**Directives**.
a: In the commentary on iPhone 3G pricing, how many phones does Nokia sell?
b: Extend the commentary on iPhone 3G pricing, picking up after its final sentence.

**Quoted passage**.

===============

Of course it would have. But if Apple has to sell 7 million iPhones this year to get to 10 million, that pricing decision cost Apple 700 MILLION dollars of PURE PROFIT. Apple has abandoned 700 million dollars of pure profit with this pricing move.
They are way to clever to have made a mistake in this. Why did they do it? The only reason they launched the iPhone 3G at 199 dollars (subsidised price) is because they had to. Their internal tracking had found that customers who were willing to pay through the nose for an iPhone already had them. The rest of the world was not hot for the original iPhone, not for the features (no 3G) and not at that price. But at this price they can gain their sales to 10 million, on which the Apple share price will depend at year-end. Apple has to reach 10 million sales.
And they had felt that at 299 dollars subsidised (ie about 500-600 dollars unsubsidised) they would not get there. That is what it cost Apple. 700 million dollars in abandoned profits. Note that they sell the 7 million phones in either price scenario, so all sales and marketing costs are covered at the 199 price point. But Apple could not risk 299 dollars.
Think about that. We all know that today 299 dollars for an iPhone 3G (if the 199 price was never mentioned) would have been big news in June 2008. But Apple could not guarantee the sales to sustain at that (far lower price point than last year) price.
This is bad news for Apple. And it is the reality of this business. It is cut-throat. No wonder such global giants of consumer-electronics, not geeky computers like Apple - have pulled out of the handset business or retreated into home markets etc.
On iPod scale. Sorry. 45 million iPods and 10 million iPhones make no dent in the scale advantages. Nokia sells 450 million phones. Samsung sells 180 million phones (and tons of other pocketable gadgets like MP3 players). SonyEricsson sells 140 million phones and who knows how many more PSPs and Cybershot cameras and Walkman minidisk players etc. No, Apple's scale is tiny, they cannot compete in the scale war alone. They need their premium brand to pull higher prices than the competition. That is their only way, and with that they have to be a niche player.
kevin - love the Gretzky quote (I often use it, especially when I speak in markets where they play ice hockey like Canada, Finland, Russia etc). Yes, the point is not to skate where the puck is, but where the puck is going to be.

===============

**Raw data**.
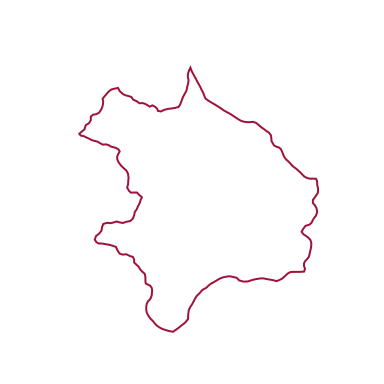 the district of Curral de Dentro, Minas Gerais, Brazil, rotated 234°
{"feature_id": "56859067B33265035190159", "entity_name": "Curral de Dentro", "entity_type": "district", "adm_level": 2, "iso_a3": "BRA", "parent_name": "Brazil", "parent_adm1": "Minas Gerais", "projection": "robinson", "projection_center": [-41.753, -15.857], "detail": "fine", "context": "isolated", "style": "outline", "palette": "rose", "viewbox_px": 384, "rotation_deg": 234, "n_neighbors": 0, "source": "geoboundaries", "source_scale": "gbopen_adm2", "svg_char_len": 3651}
<svg xmlns="http://www.w3.org/2000/svg" viewBox="0 0 384 384"><g transform="rotate(234 192 192)"><path d="M233.6,142.1L229.6,141.7L227.3,142.3L225.5,145.0L223.9,147.2L220.5,147.6L217.2,148.4L215.7,145.6L214.0,143.6L212.5,140.5L210.4,136.9L209.5,134.0L207.3,131.7L205.2,128.5L204.8,124.9L206.3,121.9L207.6,117.8L210.2,115.4L212.5,113.6L213.5,110.5L214.7,107.7L216.8,105.5L218.3,101.6L216.5,98.6L214.0,96.2L212.9,92.5L212.8,88.5L210.6,85.3L207.5,85.2L205.2,86.2L203.6,88.5L201.6,90.5L199.4,92.6L197.5,94.4L194.8,96.5L192.2,98.2L189.2,97.5L184.8,97.2L182.1,99.1L180.3,102.2L176.6,104.2L174.3,106.0L171.5,105.6L168.9,103.7L166.1,104.3L163.2,104.9L160.1,104.6L156.8,104.9L153.6,105.7L150.6,104.3L147.5,102.1L145.2,100.8L142.9,101.9L140.8,103.1L138.3,103.1L136.0,102.1L134.2,100.5L131.9,98.5L130.0,95.5L129.4,92.1L128.0,89.5L126.3,87.8L123.9,85.9L121.2,84.6L118.8,84.1L116.3,83.9L113.5,84.0L110.4,84.6L107.9,84.6L104.2,85.1L101.0,86.3L98.7,87.5L96.1,89.3L93.0,91.7L90.1,94.5L90.0,97.8L90.0,101.4L90.2,104.5L90.3,109.3L91.5,114.1L95.1,116.9L98.4,120.1L100.1,123.3L101.2,126.3L102.9,129.7L104.0,131.9L105.1,134.6L105.6,138.3L106.7,142.8L106.1,147.2L106.6,150.8L106.7,153.6L106.3,156.1L106.0,159.2L105.8,162.0L105.3,164.8L104.5,167.6L103.4,169.8L101.9,172.7L99.2,175.3L96.3,177.7L92.8,178.2L89.2,181.0L86.8,184.6L85.6,188.4L84.4,191.5L82.9,194.6L81.3,197.5L79.6,199.5L77.4,201.5L75.0,203.9L72.5,206.2L70.2,208.0L69.5,210.7L69.0,213.6L69.2,216.8L69.8,221.4L69.3,224.7L68.0,226.8L66.0,229.6L63.7,232.7L61.7,236.0L63.6,238.4L66.2,239.1L68.3,240.5L69.5,242.6L70.0,245.3L70.7,248.1L72.3,250.3L74.3,252.4L76.3,254.8L78.4,256.9L80.9,258.7L83.6,259.6L87.0,259.2L89.6,258.4L92.2,257.3L95.4,257.3L97.0,260.8L97.9,264.0L96.6,267.6L96.8,270.6L98.3,273.3L99.3,275.9L100.0,278.4L102.4,281.7L106.1,283.3L109.0,283.6L112.0,283.3L114.5,285.1L115.5,288.3L116.4,290.9L117.4,293.4L119.3,295.1L121.3,296.3L124.2,297.5L127.4,299.6L129.8,300.1L131.5,298.0L133.6,295.1L135.9,293.2L138.7,291.9L144.3,291.1L147.1,290.5L149.9,289.9L152.5,289.0L154.8,288.5L157.6,288.3L160.6,287.8L163.0,287.3L165.3,287.2L167.5,287.5L170.9,288.4L174.5,289.1L176.7,288.6L178.6,287.2L181.4,285.7L184.0,286.0L186.4,286.2L188.4,287.5L191.5,289.2L194.8,289.2L197.2,288.1L199.6,287.5L201.9,286.7L204.3,286.0L207.0,285.3L210.4,284.4L212.9,282.6L214.5,279.9L216.4,277.3L218.8,274.9L221.2,273.3L224.3,272.0L227.7,270.7L231.3,269.4L234.3,268.1L236.6,266.9L239.4,265.7L241.6,264.9L243.8,264.1L246.0,263.3L249.1,262.0L253.2,260.2L256.2,259.0L259.7,257.8L263.0,258.6L265.7,259.4L269.5,259.9L272.5,260.5L274.9,260.8L278.1,261.1L281.4,261.7L283.9,262.0L286.3,262.3L289.5,262.7L293.5,263.8L291.9,260.8L289.8,258.0L287.4,256.2L284.6,255.0L282.5,253.1L279.9,250.0L277.1,246.9L275.8,244.0L274.3,240.8L271.8,237.0L269.8,233.9L268.7,231.2L270.1,227.5L271.8,224.1L273.3,221.6L274.6,218.3L275.5,214.1L277.7,212.1L279.9,212.8L282.8,212.2L285.4,210.8L285.9,207.9L288.2,207.1L290.8,205.9L293.0,204.3L294.7,201.6L297.7,200.7L301.4,198.7L304.6,198.8L307.7,196.4L309.6,194.9L312.0,193.6L316.2,192.8L319.7,193.3L321.0,190.4L322.3,187.1L322.3,184.0L321.7,181.1L321.0,178.3L320.0,174.5L317.2,173.2L314.9,171.1L313.2,169.0L311.9,166.6L310.8,163.4L311.2,160.2L312.7,157.5L312.4,154.3L309.6,152.4L308.2,149.2L308.5,145.3L305.8,141.7L305.6,137.6L305.3,135.0L303.0,135.2L300.9,137.2L297.9,138.8L295.6,140.1L292.9,141.4L290.4,143.4L288.2,145.2L285.8,146.2L282.7,147.7L281.1,150.4L279.1,152.0L276.1,153.3L272.9,156.0L269.9,157.6L267.3,157.3L266.0,154.5L264.6,152.2L262.7,150.9L259.5,150.1L255.2,150.1L251.6,150.7L248.0,151.5L244.5,151.0L240.9,149.1L238.5,147.0L236.0,145.0L233.6,142.1Z" fill="none" stroke="#9f1239" stroke-width="2"/></g></svg>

===============

**Answers given**.
a: Nokia sells 450 million phones.

b:
And here you are totally mistaken, but so may well be Apple. The puck is NOT going to be bringing "the" internet, ie the legacy dumb and crippled PC based internet to the mobile phone. We have a far more smart, powerful and intelligent mobile internet on the phones, and it would be idiocy to bring the 6th mass media experience to the 7th mass media - as already today, total content revenues on mobile web are 50% greater than the content revenues on the legacy internet. This even though the dumb fixed PC based internet is almost twice as old as the mobile web. Think about it - 50% more revenues in half the time. Which do you prefer? Who should migrate to whom? Who should copy whom?
I have dozens of examples of internet companies who were making losses, until they discovered the mobile internet, and now make all their money on the far better mobile internet, even though they still offer their services on the legacy internet as well. We've discussed many here and in my books, from Habbo Hotel and Flirtomatic to Kart Rider and Cyworld.
Now, it is truly possible that Apple thinks they'll bring the dumb legacy internet to the phone. Sure. But that is not money, that is not profits. That will fail gloriously over the next decade. Apple is not limited to it, they offer SMS for example, so the iPhone does have some abilities to capture mobile data revenues. But the lack of MMS will hurt them - thats a 14.5 billion dollar pie all by itself that all other smartphones can tap into - and mobile operators can make money out of - but the "new and glorious" iPhone 3G does not join in the fun.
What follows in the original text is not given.